Бабушка с внучкой пришли на кладбище, и там было очень красиво, все в цветах, – Ритка никогда не видела такой красоты. Она спросила, уже с трудом вспоминая русские слова:
– Бабушка, кого хоронят?
– Твою сводную старшую сестру Калерию.
Калерия никогда не была ни в тюрьме, ни в каторжнике, жила в прекрасных условиях – и умерла в восемнадцать лет от тифа. А Ритка жила в аду кромешном – и выжила.
Предатель Полтавский позднее написал бабушке письмо. В нем было только несколько слов: «Я очень любил вашу дочь и заплатил за свои дела разбитым сердцем».
Что сказать на это? В 1908 году Николай Гумилев писал:
Разрушающий будет раздавлен,
Опрокинут обломками плит,
И, всевидящим Богом оставлен,
Он о муке своей возопит…
В лагере, как и в тюрьме, и в Кульдже, нашлись те, кто помнили дедушку Дубровина и ради его памяти решили спасти жену и внучек известного в этих краях доктора, более тридцати лет вызволявшего больных из цепких объятий смерти.
В один из теплых майских дней 1944 года бабушка снова выпросила у охранника Ритку, привела в маленькую комнатку в лагерном бараке и сказала ей и Лидочке:
– Сидите тише воды ниже травы!
Ритка спросила бабушку:
– Ты отведешь меня назад или мне можно будет побыть с вами?

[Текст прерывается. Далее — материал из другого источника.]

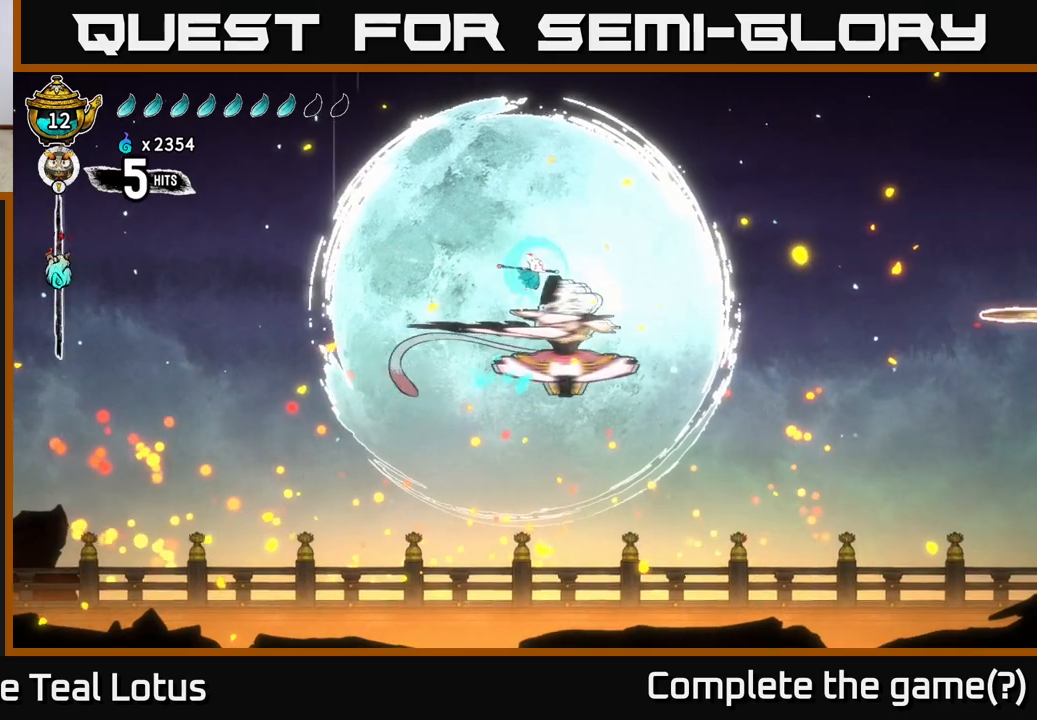
{"buttons": ["A"], "left_stick": "center", "right_stick": "center", "events": [[17, "X", "up"], [17, "left_stick", "center"], [150, "A", "up"], [233, "left_stick", "left"], [250, "X", "down"], [350, "A", "down"], [383, "X", "up"], [383, "left_stick", "center"]]}
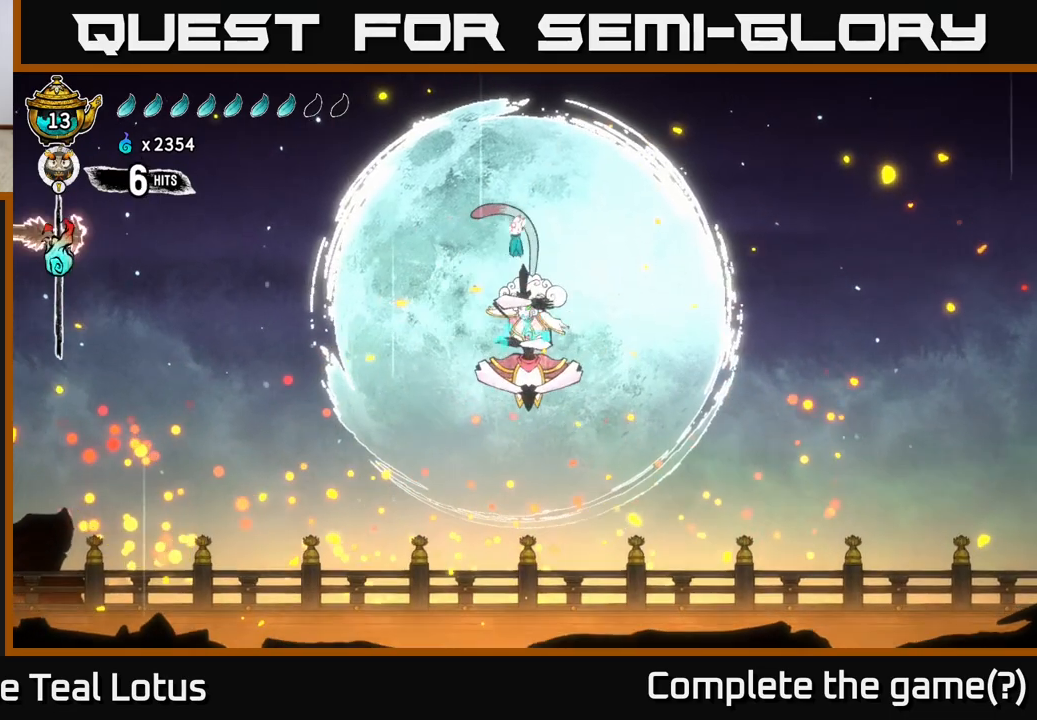
{"buttons": [], "left_stick": "down", "right_stick": "center", "events": [[67, "A", "up"], [217, "left_stick", "right"], [300, "left_stick", "center"], [350, "left_stick", "down"]]}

– Потом все узнаешь, пока молчи, спать сегодня будешь здесь, с Лидочкой.
Девочки крепко уснули на низкой железной кровати. В три часа ночи бабушка разбудила их. Ритка проснулась быстро, завертела головой, как галчонок, стараясь понять, что происходит. Лидочка клевала носом, и бабушка обняла ее, крепко прижала к себе. Они медленно вышли из барака, тихо прошли мимо подкупленного охранника, который мельком глянул на беглянок – и отвернулся в сторону.
Недалеко от лагеря их ждал американский грузовик. Из грузовика выпрыгнул водитель, протянул бабушке хиджаб, спрятал девочек среди мешков с картошкой – и они поехали в Урумчи.
Женщины в хиджабах
Вот мы и вернулись к началу истории и выяснили, как оказалась в далеком Синьцзяне сероглазая, русоволосая русская девочка.
Мы оставили Ритку в семье Родионовых, где она как раз задумала побег, дабы не мешать спокойной жизни бабушки и Лидочки среди родственников.